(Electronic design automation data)
__________________________________________________
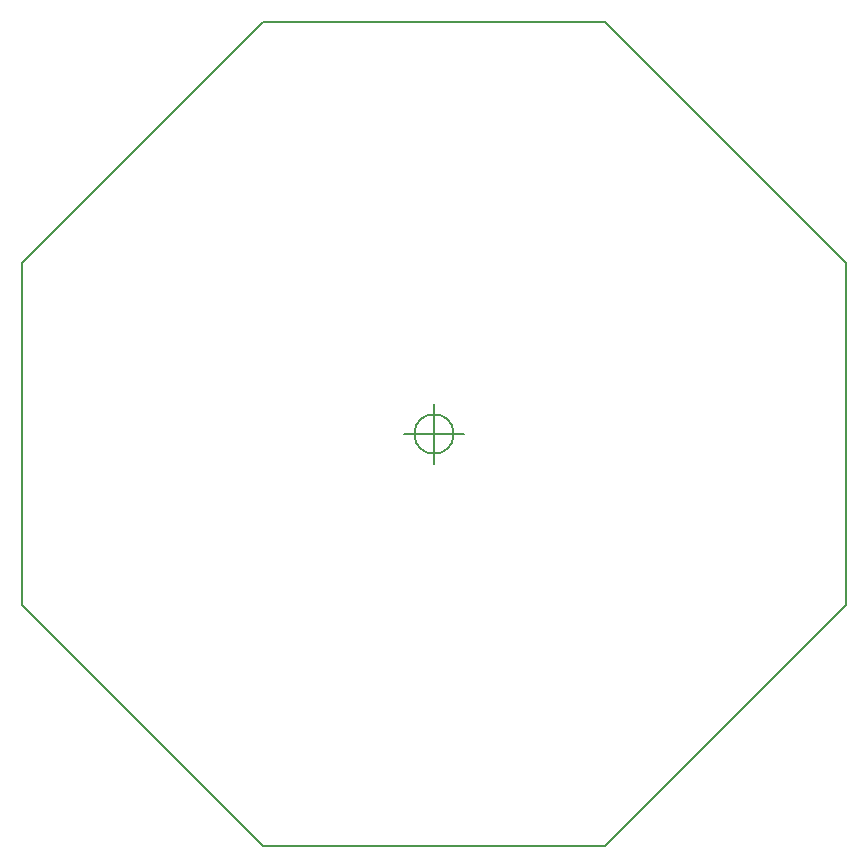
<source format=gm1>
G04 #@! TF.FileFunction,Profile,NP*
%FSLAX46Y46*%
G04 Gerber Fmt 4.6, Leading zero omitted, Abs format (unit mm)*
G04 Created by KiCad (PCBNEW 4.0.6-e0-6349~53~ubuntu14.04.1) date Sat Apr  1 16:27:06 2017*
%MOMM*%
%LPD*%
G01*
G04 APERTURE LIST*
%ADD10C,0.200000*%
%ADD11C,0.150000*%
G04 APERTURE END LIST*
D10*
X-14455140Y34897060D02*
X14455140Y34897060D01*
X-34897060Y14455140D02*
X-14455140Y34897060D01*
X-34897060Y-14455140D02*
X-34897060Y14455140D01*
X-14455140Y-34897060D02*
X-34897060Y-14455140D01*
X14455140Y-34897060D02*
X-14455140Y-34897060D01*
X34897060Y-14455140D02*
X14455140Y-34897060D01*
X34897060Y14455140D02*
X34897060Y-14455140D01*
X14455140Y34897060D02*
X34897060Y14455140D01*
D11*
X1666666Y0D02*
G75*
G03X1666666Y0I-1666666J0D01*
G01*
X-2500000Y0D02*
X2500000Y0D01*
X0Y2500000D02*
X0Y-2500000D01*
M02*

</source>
__________________________________________________
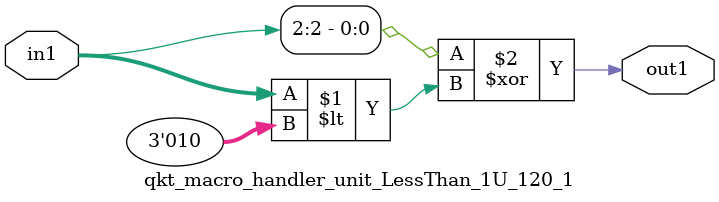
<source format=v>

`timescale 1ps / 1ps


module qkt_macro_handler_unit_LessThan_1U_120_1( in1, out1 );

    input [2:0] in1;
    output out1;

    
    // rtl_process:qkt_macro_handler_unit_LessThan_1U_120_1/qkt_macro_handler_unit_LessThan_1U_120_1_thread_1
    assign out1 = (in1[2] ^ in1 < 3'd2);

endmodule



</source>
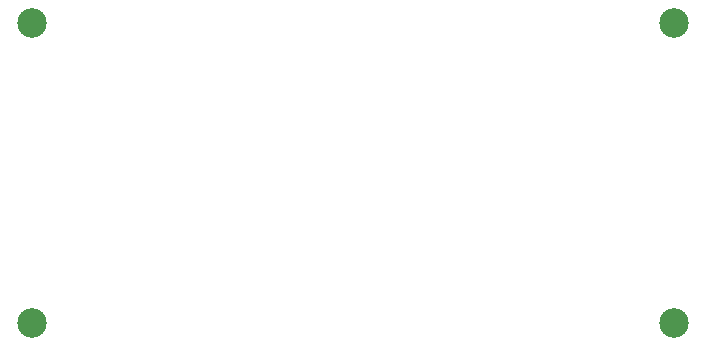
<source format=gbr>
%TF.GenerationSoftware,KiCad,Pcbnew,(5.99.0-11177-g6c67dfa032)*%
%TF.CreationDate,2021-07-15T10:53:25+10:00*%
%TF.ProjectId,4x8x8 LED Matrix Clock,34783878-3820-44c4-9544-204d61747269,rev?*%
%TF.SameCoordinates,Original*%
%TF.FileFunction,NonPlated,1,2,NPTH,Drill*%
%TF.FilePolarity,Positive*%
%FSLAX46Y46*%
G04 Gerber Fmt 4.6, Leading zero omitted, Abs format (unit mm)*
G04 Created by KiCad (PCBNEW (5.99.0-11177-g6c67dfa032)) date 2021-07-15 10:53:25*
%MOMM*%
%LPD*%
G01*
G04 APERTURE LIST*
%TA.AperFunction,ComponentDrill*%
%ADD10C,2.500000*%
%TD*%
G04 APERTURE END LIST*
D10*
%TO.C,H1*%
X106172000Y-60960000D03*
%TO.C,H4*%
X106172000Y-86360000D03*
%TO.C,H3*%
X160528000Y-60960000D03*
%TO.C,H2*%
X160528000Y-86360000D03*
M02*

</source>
__________________________________________________
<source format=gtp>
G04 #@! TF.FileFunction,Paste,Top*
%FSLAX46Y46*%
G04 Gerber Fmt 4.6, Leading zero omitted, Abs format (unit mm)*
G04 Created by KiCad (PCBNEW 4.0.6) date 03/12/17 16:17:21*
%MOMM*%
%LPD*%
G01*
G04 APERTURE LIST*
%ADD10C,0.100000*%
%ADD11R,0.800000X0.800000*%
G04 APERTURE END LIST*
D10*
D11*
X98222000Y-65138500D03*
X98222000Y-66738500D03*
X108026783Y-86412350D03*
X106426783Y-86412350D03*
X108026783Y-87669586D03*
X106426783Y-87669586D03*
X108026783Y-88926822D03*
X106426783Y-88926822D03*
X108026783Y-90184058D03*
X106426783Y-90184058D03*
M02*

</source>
__________________________________________________
**ACTION ITEM**.
Among the entries above, the line containing "<source format=gm1>", the line containing "X-34897060Y-14455140D02*", and all lines between them are to be restated word for word; nothing else belongs in the reply.

**RESPONSE TO THE EXERCISE**.
<source format=gm1>
G04 #@! TF.FileFunction,Profile,NP*
%FSLAX46Y46*%
G04 Gerber Fmt 4.6, Leading zero omitted, Abs format (unit mm)*
G04 Created by KiCad (PCBNEW 4.0.6-e0-6349~53~ubuntu14.04.1) date Sat Apr  1 16:27:06 2017*
%MOMM*%
%LPD*%
G01*
G04 APERTURE LIST*
%ADD10C,0.200000*%
%ADD11C,0.150000*%
G04 APERTURE END LIST*
D10*
X-14455140Y34897060D02*
X14455140Y34897060D01*
X-34897060Y14455140D02*
X-14455140Y34897060D01*
X-34897060Y-14455140D02*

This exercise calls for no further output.